Information provided Block Start

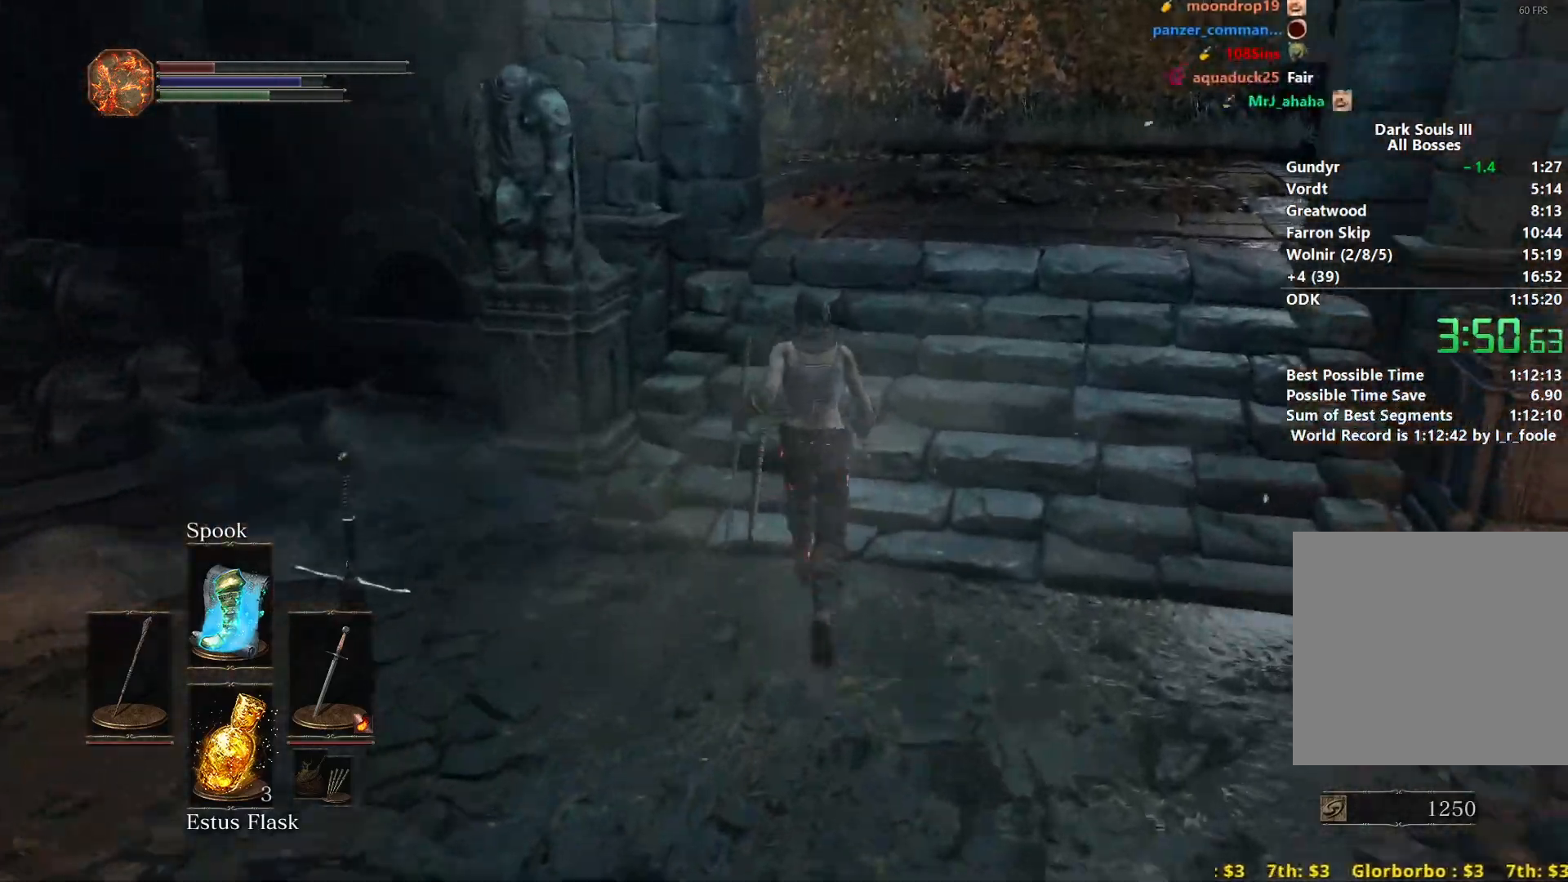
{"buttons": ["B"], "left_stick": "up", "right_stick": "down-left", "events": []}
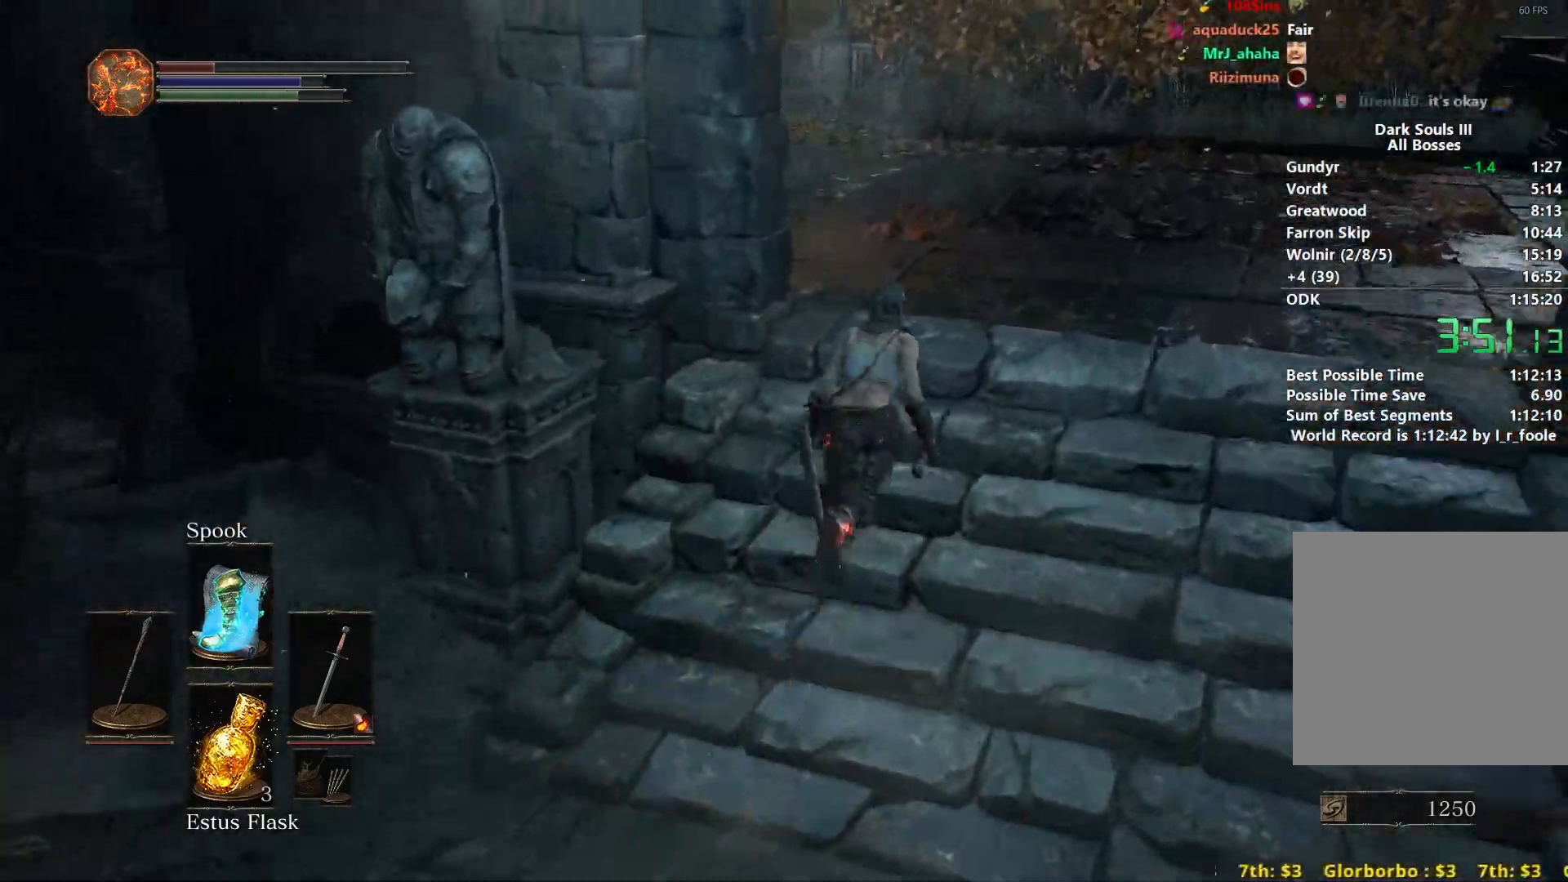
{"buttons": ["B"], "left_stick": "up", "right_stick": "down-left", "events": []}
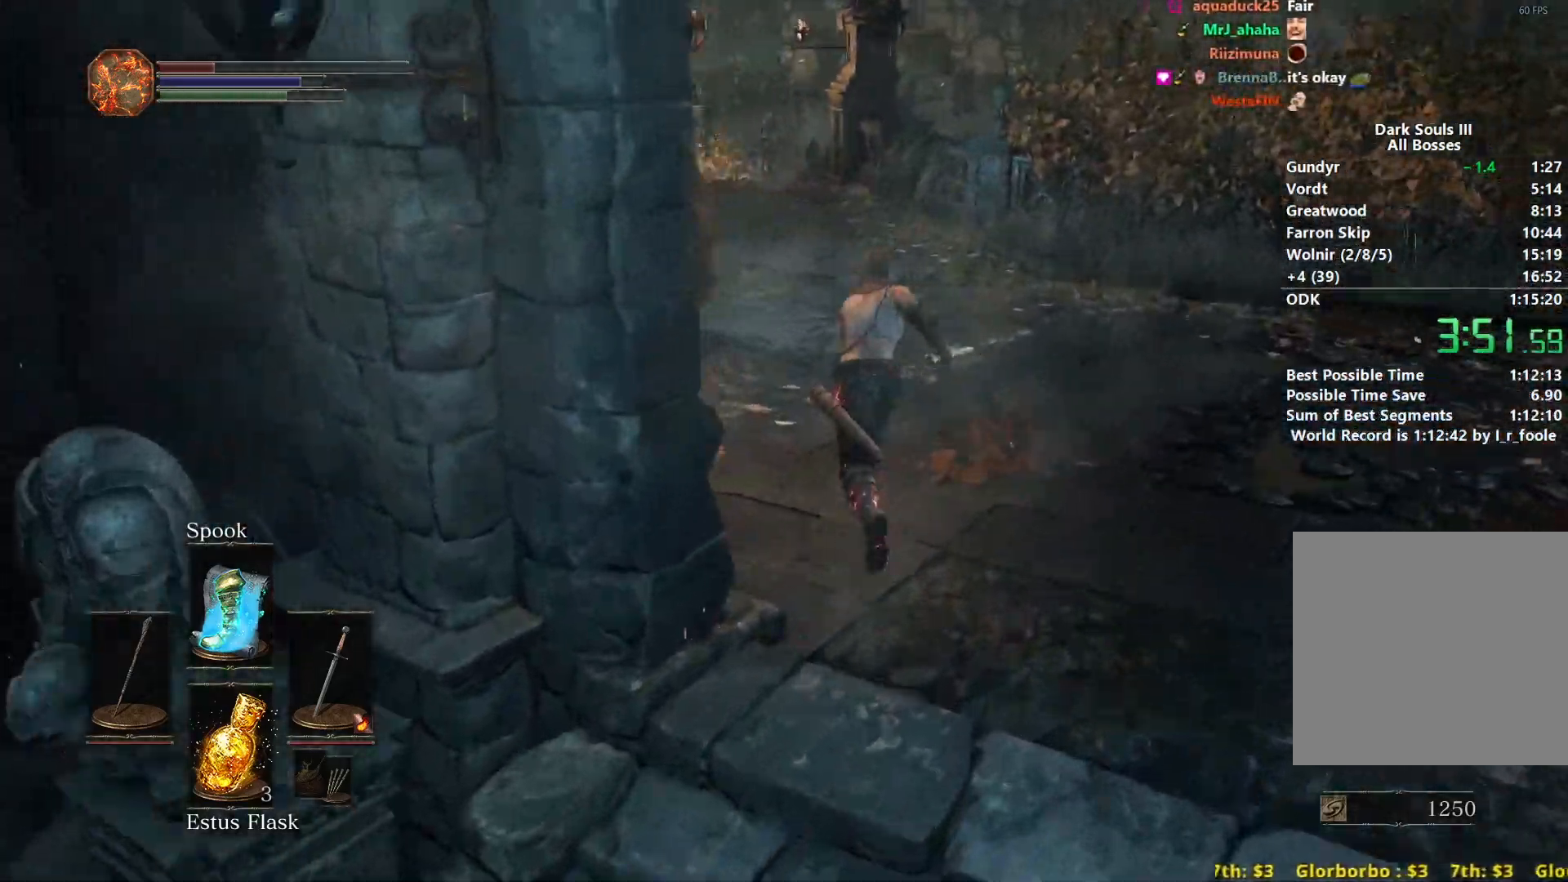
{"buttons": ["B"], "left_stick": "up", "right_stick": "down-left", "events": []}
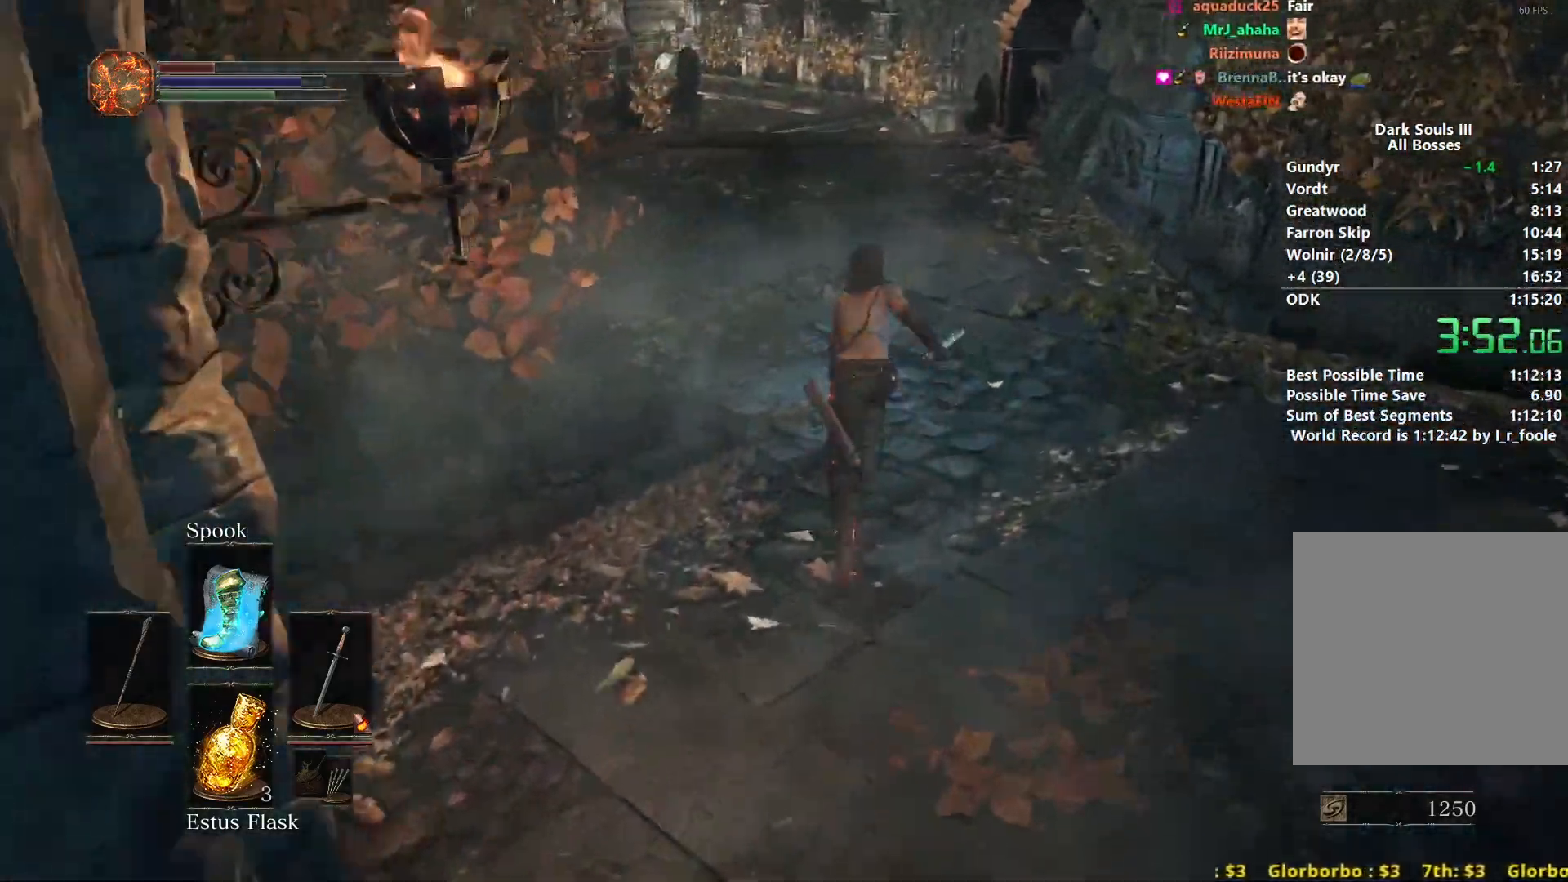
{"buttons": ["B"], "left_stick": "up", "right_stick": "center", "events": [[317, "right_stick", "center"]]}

Information provided Block End

• _Activity_: Images are to be skipped, and each line above is to be returned exactly.

• _Answer space_:
{"buttons": ["B"], "left_stick": "up", "right_stick": "down-left", "events": []}
{"buttons": ["B"], "left_stick": "up", "right_stick": "down-left", "events": []}
{"buttons": ["B"], "left_stick": "up", "right_stick": "down-left", "events": []}
{"buttons": ["B"], "left_stick": "up", "right_stick": "center", "events": [[317, "right_stick", "center"]]}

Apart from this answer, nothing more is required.